Eram milhões de balões e, como todos os balões, no começo, eles não passavam de um plástico sem graça, sem vida, irrisórios. Esses eram ainda mais bobinhos: não tinham cor. Que balões eram esses, totalmente desprovidos de alegria? Esperavam pela magia. Quando viria ela preencher-lhes com o sopro da vida?
Os homens, que, ao contrário dos plásticos, tinham alma, encontraram-nos. Não sabiam que eram balões, claro, porque balões ainda nem existiam, mas sentiram despertar dentro de si uma curiosidade irreverente sobre aquilo que viam. Queriam criar e inovar, usar da feitiçaria do conhecimento para construir um sentimento puro que faria voarem aqueles materiaizinhos estranhos.
Contudo, eram humanos e humanos têm, em seu coração, medo. Um medo sufocante do novo; um terror ácido que corrói a vontade e a curiosidade; umas brumas densas de temor que envolvem o coração e cegam a visão; um horror que inutiliza o cérebro.
Não tiveram os homens ao menos a chance de ter um motivo pelo qual amedrontarem-se. Afinal, não puderam dar cor e ver as cores flutuando.

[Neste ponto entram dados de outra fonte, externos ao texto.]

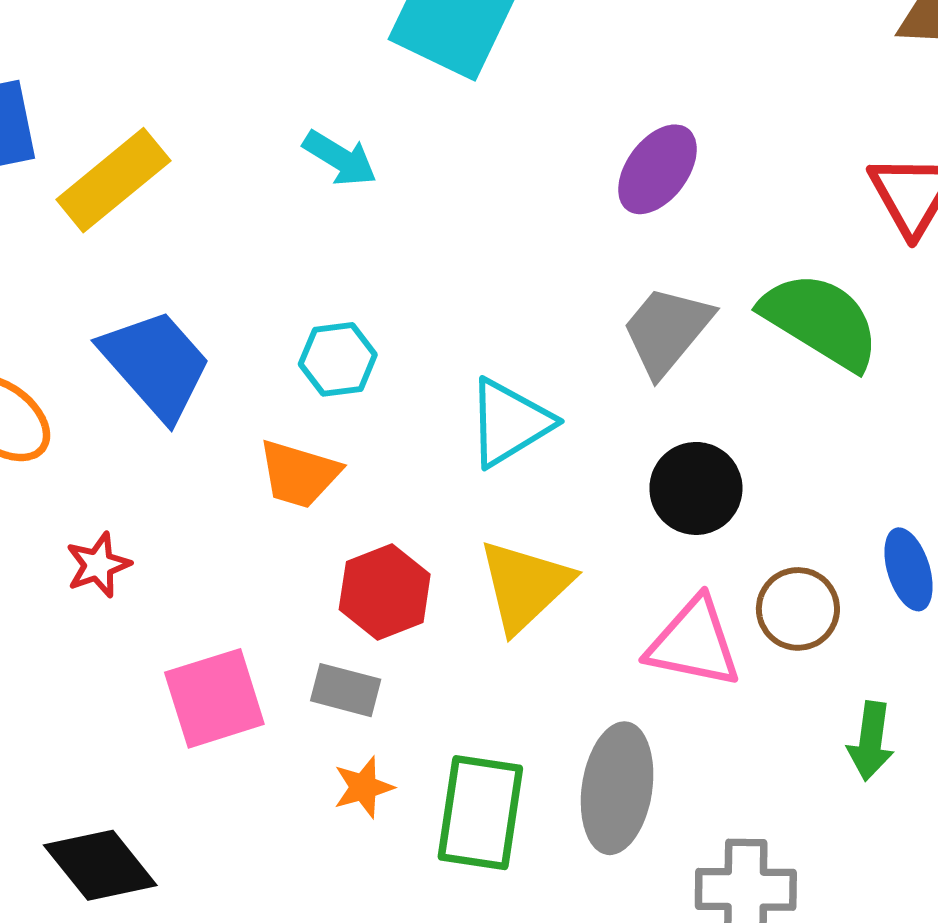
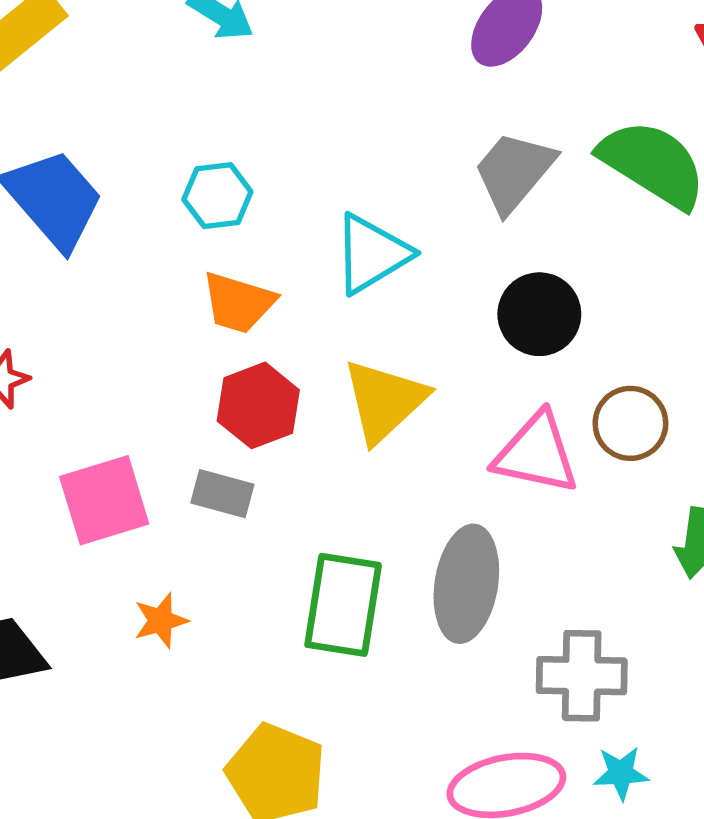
orange trapezoid: (299, 474) -> (238, 303), moved
orange star: (363, 787) -> (161, 621), moved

Não puderam sentir a emoção de fazer o plástico virar balão – e, depois, o balão virar alegria. Pelo medo de perder o que vinha pela frente, perderam sentimentos tão singulares.

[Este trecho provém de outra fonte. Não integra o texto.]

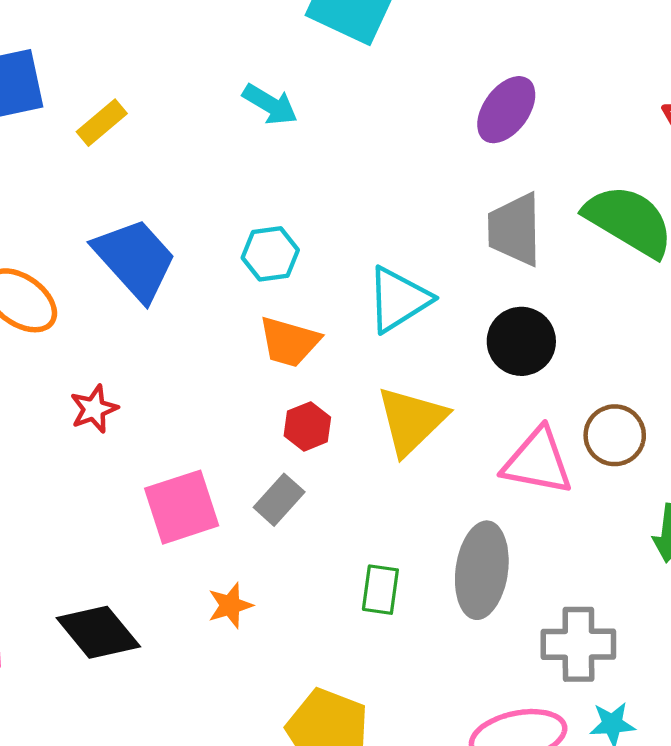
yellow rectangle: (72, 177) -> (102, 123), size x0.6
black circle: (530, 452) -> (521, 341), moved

Perderam o céu azul salpicado de pontinhos coloridos. Perderam o contraste do plástico rosa, amarelo, laranja e verde nas nuvens de um branco tão puro. Perderam os raios solares fazendo com que as cores se acendessem ainda mais – e fazendo ascender dentro dos corações essa alegria que transborda do corpo e da alma. O medo estagnou o sentimento do mesmo jeito que vive estagnando as pessoas, suas vidas e suas ações. O medo que veio antes do próprio medo foi o mal dos homens, nessa história e em todas as outras, que não puderam dar vasão à sua criatividade e curiosidade.
No fim das contas, o ser humano não precisa ter por que temer – ele sempre arruma um motivo. Porque não ter medo amedronta mais do que tê-lo. Ninguém percebe que o pior medo é o medo de ter medo. Ninguém percebe quão inúteis são todos esses temores e quão mais simples seria nossa vida sem eles.